So wisdom is associated with wielding power, building, and/or conquest.
Wisdom in the Torah is likely about practical exercise of power, not pure contemplation, as it later came to be understood.
The first Israelite to be called wise is a project manager/architect. This puts Ecclesiastes, often read as a critique of wisdom, in a new light.
Practical wisdom is over-hyped, but the inner life of reflection might not be.
Building projects come and go, they blur together, to the chagrin of practically oriented folks. Practical wisdom is positively correlated to agitation (Ecclesiastes 1:18).
Ecclesiastes presents a critique of those who are focused on practicality. What remains after this critique? What is not “futility”?
The inner life remains.
The classical rabbinic response to Ecclesiastes emphasizes that “above the sun” all is not vanity. But “under the sun” can now be understood not as a geographic signifier but a material one. Thus, one needn’t go to the high heavens to circumvent the problem of vanity. One doesn’t need SpaceX to escape the earthly condition. Rather, “above the sun” = “within oneself.”
Ecclesiastes can be read not as a nihilistic argument against wisdom, but as a fruitful critique of Egyptian wisdom in favor of something more quiet and subtle. Kings know all too well how hard it is to make change. Thus, ascribing the book to King Solomon hits particularly hard. The arc from Bezalel to Solomon connects the two builders, the builders of the Tabernacle to the builder of the Temple. Both projects were ephemeral. The Tabernacle was designed to be portable, and just for the desert. The Temple was designed for stability, but was destroyed twice. Buildings don’t last because they are “under the sun.” But prayer and meditation and study do last because they are “under the moon.” (The Egyptians worshipped the sun, and Judaism follows a semi-lunar calendar).
TLDR: Ecclesiastes isn’t anti-wisdom, but associates wisdom with know-how. What emerges from this critique is a positive, religious defense of philosophy and inner life as a devotional search.

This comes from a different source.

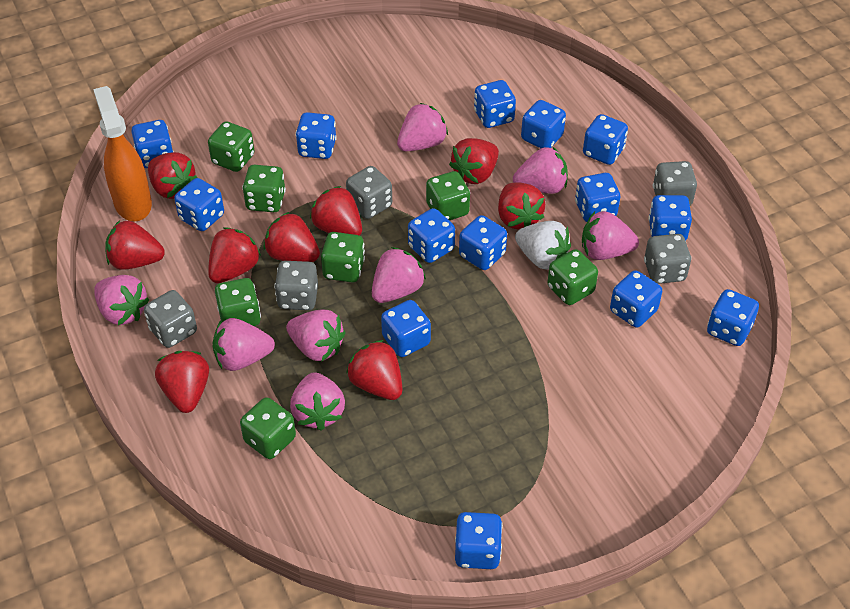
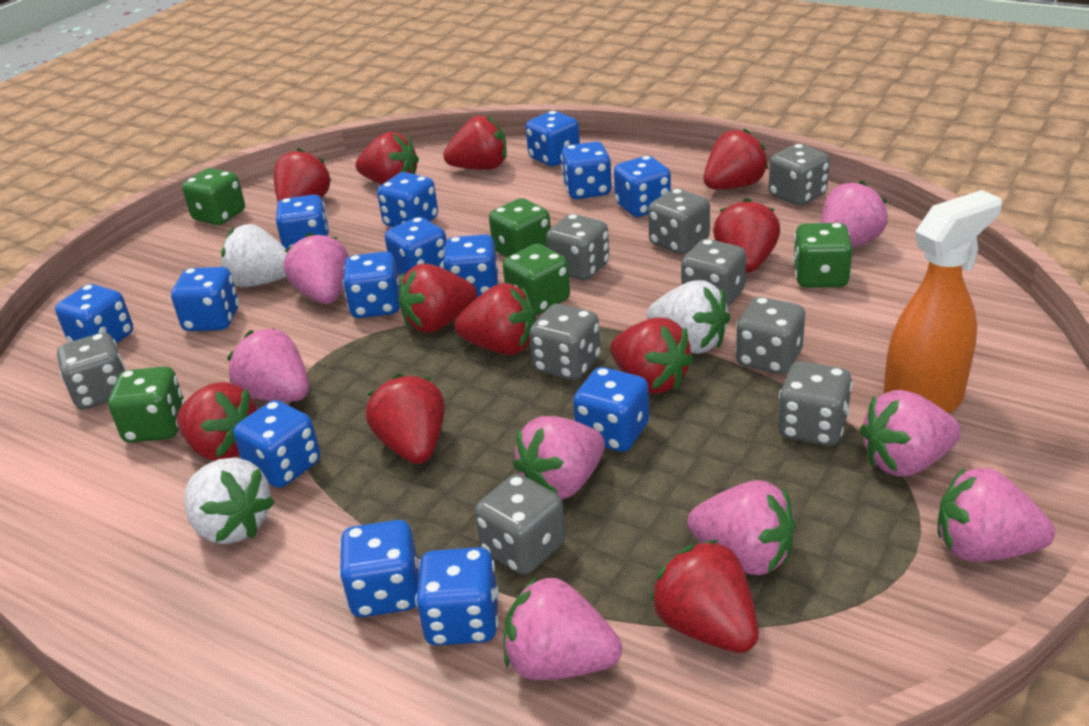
green dice: 7 -> 5
grey dice: 5 -> 9
red strawberry: 9 -> 11
white strawberry: 1 -> 3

Ecclesiastes always seems so Buddhist in its emphasis on the impermanence of material things; the Five Remembrances could have come right from Kohelet's mouth. And their answer to impermanence is also the cultivation of the inner life, not only in attitude adjustment but in careful training of one's own introspection and perception.
Just beautiful! (FYI, I think you meant Exodus 1:10 instead of 2:10). If the Hebrew word חכם means wise in terms of practical technique, and חכמה means wisdom of that ilk, then is there a different Hebrew word you’d suggest for the type of wisdom associated with the σοφία (sophia) of philosophy? Is that word then in some way also different from the word for the wisdom of religion? Perhaps the Hebrew word for religious wisdom would be the Kabbalah’s דַּעַת (da’at), divine transcendent wisdom? Seems that religious wisdom should be distinguishable from philosophical wisdom, to the extent that philosophy seeks to find fundamental truths that should apply in all non-sacred space at all non-sacred times, while religious wisdom applies to sacred space and sacred time. While the profane and the sacred would seem to be separate they can of course coexist as two sides of the same coin, so to speak. So perhaps the special combination you’re describing of philosophical and devotional wisdom gets at some holistic / broadening / merging oneness of the sacred and profane realms of wisdom, which can then further inspire the technical realm of wisdom.